- _What you have to do_
Pick out every line in the listing below that contains the word "left", and copy each of those lines out in full.

- _Excerpted data_
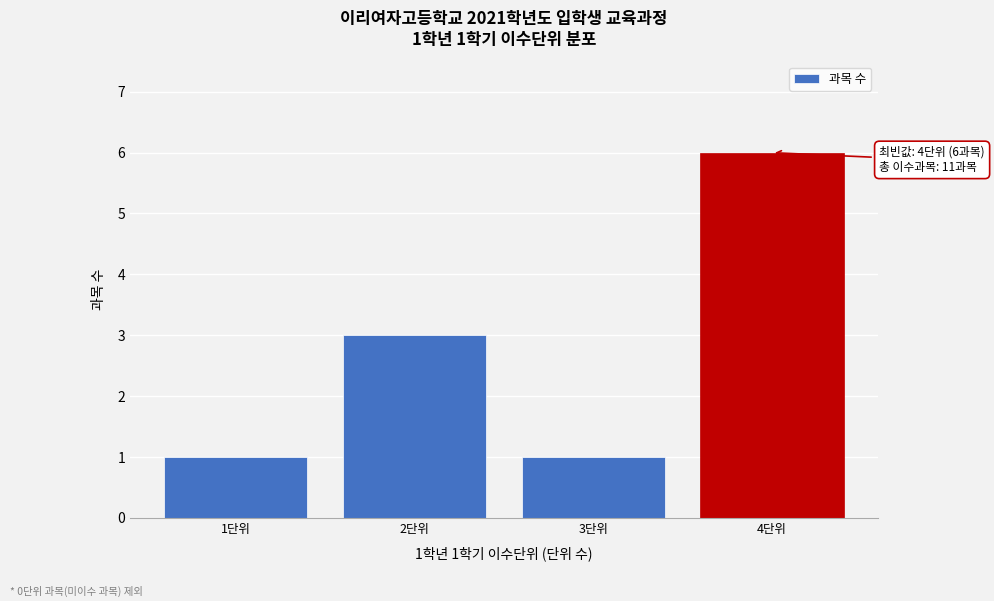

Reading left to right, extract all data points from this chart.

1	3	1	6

==

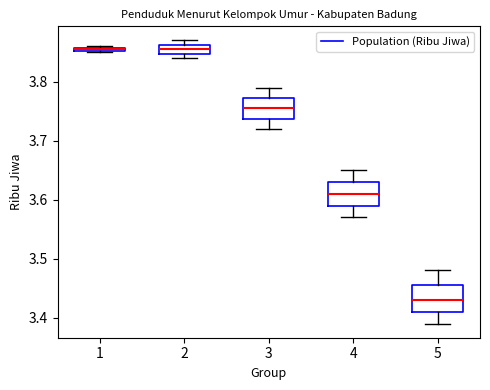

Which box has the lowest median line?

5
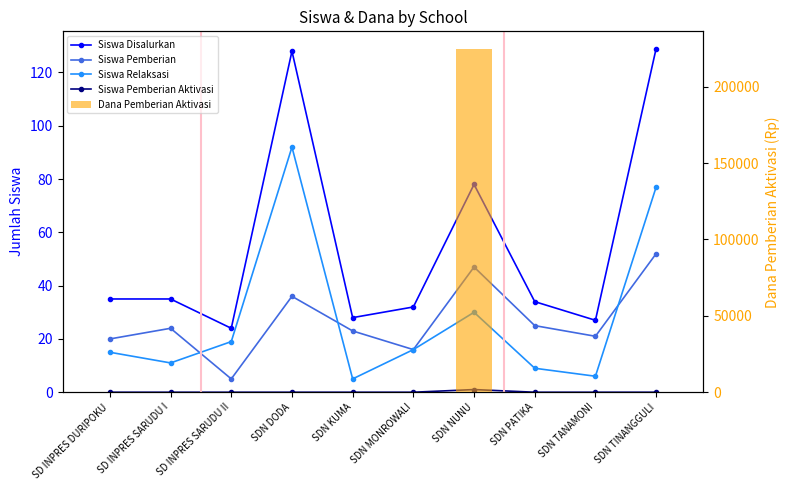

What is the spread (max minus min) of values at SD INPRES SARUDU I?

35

- _Solution below_
Reading left to right, extract all data points from this chart.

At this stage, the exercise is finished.